• The task:
Omit the pictures from the entries below and retype everything else exactly.

• Source data:
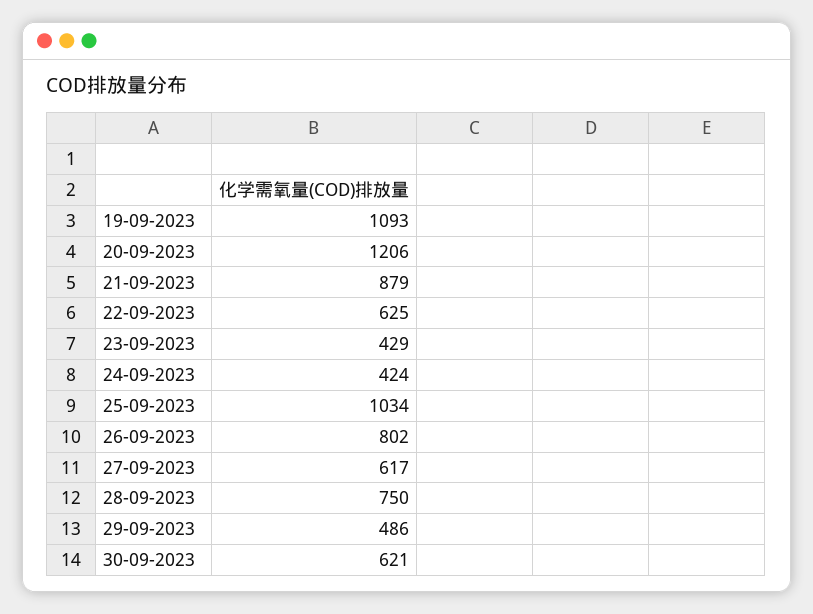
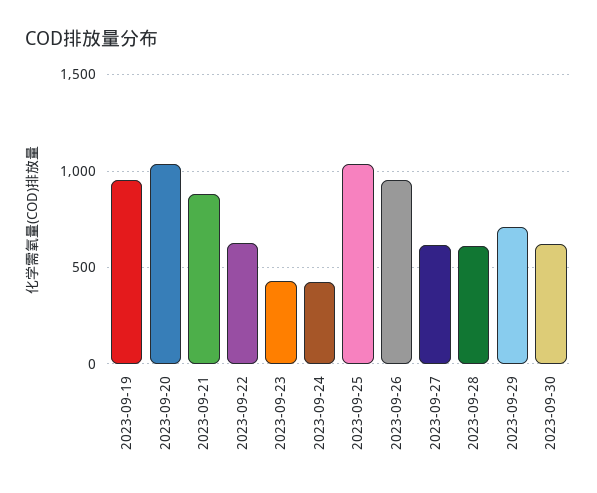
  {
-   "19-09-2023": 1093,
+   "19-09-2023": 950,
-   "20-09-2023": 1206,
+   "20-09-2023": 1050,
    "21-09-2023": 879,
    "22-09-2023": 625,
    "23-09-2023": 429,
    "24-09-2023": 424,
    "25-09-2023": 1034,
-   "26-09-2023": 802,
+   "26-09-2023": 950,
    "27-09-2023": 617,
-   "28-09-2023": 750,
+   "28-09-2023": 600,
-   "29-09-2023": 486,
+   "29-09-2023": 700,
    "30-09-2023": 621
  }

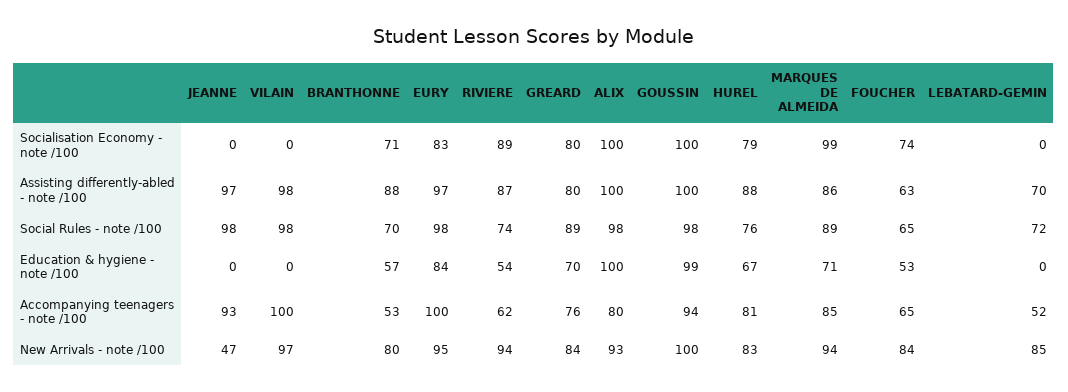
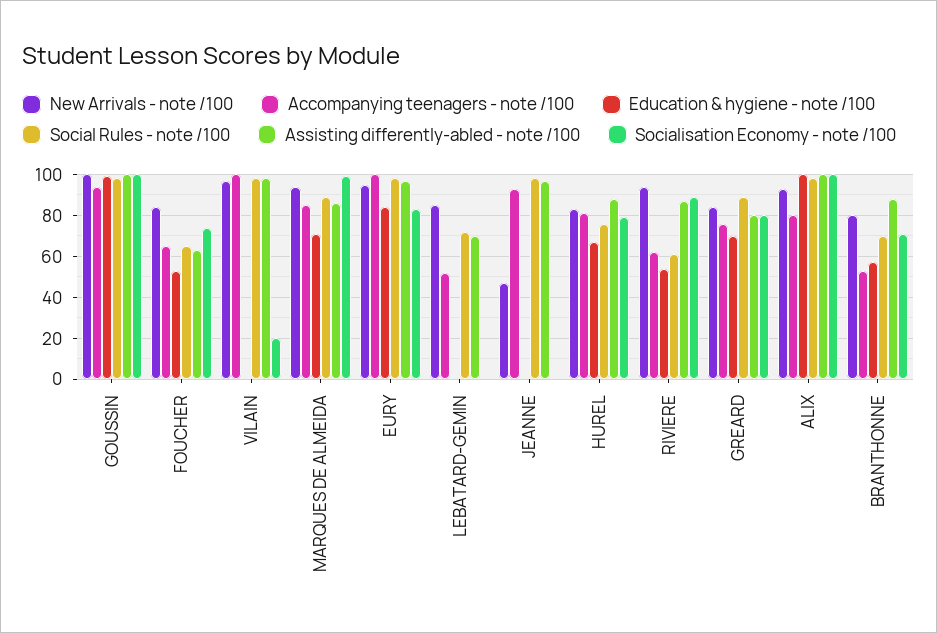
  {
    "Socialisation Economy - note /100": {
      "JEANNE": 0,
-     "VILAIN": 0,
+     "VILAIN": 20,
      "BRANTHONNE": 71,
      "EURY": 83,
      "RIVIERE": 89,
      "GREARD": 80,
      "ALIX": 100,
      "GOUSSIN": 100,
      "HUREL": 79,
      "MARQUES DE ALMEIDA": 99,
      "FOUCHER": 74,
      "LEBATARD-GEMIN": 0
    },
    "Assisting differently-abled - note /100": {
      "JEANNE": 97,
      "VILAIN": 98,
      "BRANTHONNE": 88,
      "EURY": 97,
      "RIVIERE": 87,
      "GREARD": 80,
      "ALIX": 100,
      "GOUSSIN": 100,
      "HUREL": 88,
      "MARQUES DE ALMEIDA": 86,
      "FOUCHER": 63,
      "LEBATARD-GEMIN": 70
    },
    "Social Rules - note /100": {
      "JEANNE": 98,
      "VILAIN": 98,
      "BRANTHONNE": 70,
      "EURY": 98,
-     "RIVIERE": 74,
+     "RIVIERE": 60,
      "GREARD": 89,
      "ALIX": 98,
      "GOUSSIN": 98,
      "HUREL": 76,
      "MARQUES DE ALMEIDA": 89,
      "FOUCHER": 65,
      "LEBATARD-GEMIN": 72
    },
    "Education & hygiene - note /100": {
      "JEANNE": 0,
      "VILAIN": 0,
      "BRANTHONNE": 57,
      "EURY": 84,
      "RIVIERE": 54,
      "GREARD": 70,
      "ALIX": 100,
      "GOUSSIN": 99,
      "HUREL": 67,
      "MARQUES DE ALMEIDA": 71,
      "FOUCHER": 53,
      "LEBATARD-GEMIN": 0
    },
    "Accompanying teenagers - note /100": {
      "JEANNE": 93,
      "VILAIN": 100,
      "BRANTHONNE": 53,
      "EURY": 100,
      "RIVIERE": 62,
      "GREARD": 76,
      "ALIX": 80,
      "GOUSSIN": 94,
      "HUREL": 81,
      "MARQUES DE ALMEIDA": 85,
      "FOUCHER": 65,
      "LEBATARD-GEMIN": 52
    },
    "New Arrivals - note /100": {
      "JEANNE": 47,
      "VILAIN": 97,
      "BRANTHONNE": 80,
      "EURY": 95,
      "RIVIERE": 94,
      "GREARD": 84,
      "ALIX": 93,
      "GOUSSIN": 100,
      "HUREL": 83,
      "MARQUES DE ALMEIDA": 94,
      "FOUCHER": 84,
      "LEBATARD-GEMIN": 85
    }
  }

• Written solution:
  {
-   "19-09-2023": 1093,
+   "19-09-2023": 950,
-   "20-09-2023": 1206,
+   "20-09-2023": 1050,
    "21-09-2023": 879,
    "22-09-2023": 625,
    "23-09-2023": 429,
    "24-09-2023": 424,
    "25-09-2023": 1034,
-   "26-09-2023": 802,
+   "26-09-2023": 950,
    "27-09-2023": 617,
-   "28-09-2023": 750,
+   "28-09-2023": 600,
-   "29-09-2023": 486,
+   "29-09-2023": 700,
    "30-09-2023": 621
  }

  {
    "Socialisation Economy - note /100": {
      "JEANNE": 0,
-     "VILAIN": 0,
+     "VILAIN": 20,
      "BRANTHONNE": 71,
      "EURY": 83,
      "RIVIERE": 89,
      "GREARD": 80,
      "ALIX": 100,
      "GOUSSIN": 100,
      "HUREL": 79,
      "MARQUES DE ALMEIDA": 99,
      "FOUCHER": 74,
      "LEBATARD-GEMIN": 0
    },
    "Assisting differently-abled - note /100": {
      "JEANNE": 97,
      "VILAIN": 98,
      "BRANTHONNE": 88,
      "EURY": 97,
      "RIVIERE": 87,
      "GREARD": 80,
      "ALIX": 100,
      "GOUSSIN": 100,
      "HUREL": 88,
      "MARQUES DE ALMEIDA": 86,
      "FOUCHER": 63,
      "LEBATARD-GEMIN": 70
    },
    "Social Rules - note /100": {
      "JEANNE": 98,
      "VILAIN": 98,
      "BRANTHONNE": 70,
      "EURY": 98,
-     "RIVIERE": 74,
+     "RIVIERE": 60,
      "GREARD": 89,
      "ALIX": 98,
      "GOUSSIN": 98,
      "HUREL": 76,
      "MARQUES DE ALMEIDA": 89,
      "FOUCHER": 65,
      "LEBATARD-GEMIN": 72
    },
    "Education & hygiene - note /100": {
      "JEANNE": 0,
      "VILAIN": 0,
      "BRANTHONNE": 57,
      "EURY": 84,
      "RIVIERE": 54,
      "GREARD": 70,
      "ALIX": 100,
      "GOUSSIN": 99,
      "HUREL": 67,
      "MARQUES DE ALMEIDA": 71,
      "FOUCHER": 53,
      "LEBATARD-GEMIN": 0
    },
    "Accompanying teenagers - note /100": {
      "JEANNE": 93,
      "VILAIN": 100,
      "BRANTHONNE": 53,
      "EURY": 100,
      "RIVIERE": 62,
      "GREARD": 76,
      "ALIX": 80,
      "GOUSSIN": 94,
      "HUREL": 81,
      "MARQUES DE ALMEIDA": 85,
      "FOUCHER": 65,
      "LEBATARD-GEMIN": 52
    },
    "New Arrivals - note /100": {
      "JEANNE": 47,
      "VILAIN": 97,
      "BRANTHONNE": 80,
      "EURY": 95,
      "RIVIERE": 94,
      "GREARD": 84,
      "ALIX": 93,
      "GOUSSIN": 100,
      "HUREL": 83,
      "MARQUES DE ALMEIDA": 94,
      "FOUCHER": 84,
      "LEBATARD-GEMIN": 85
    }
  }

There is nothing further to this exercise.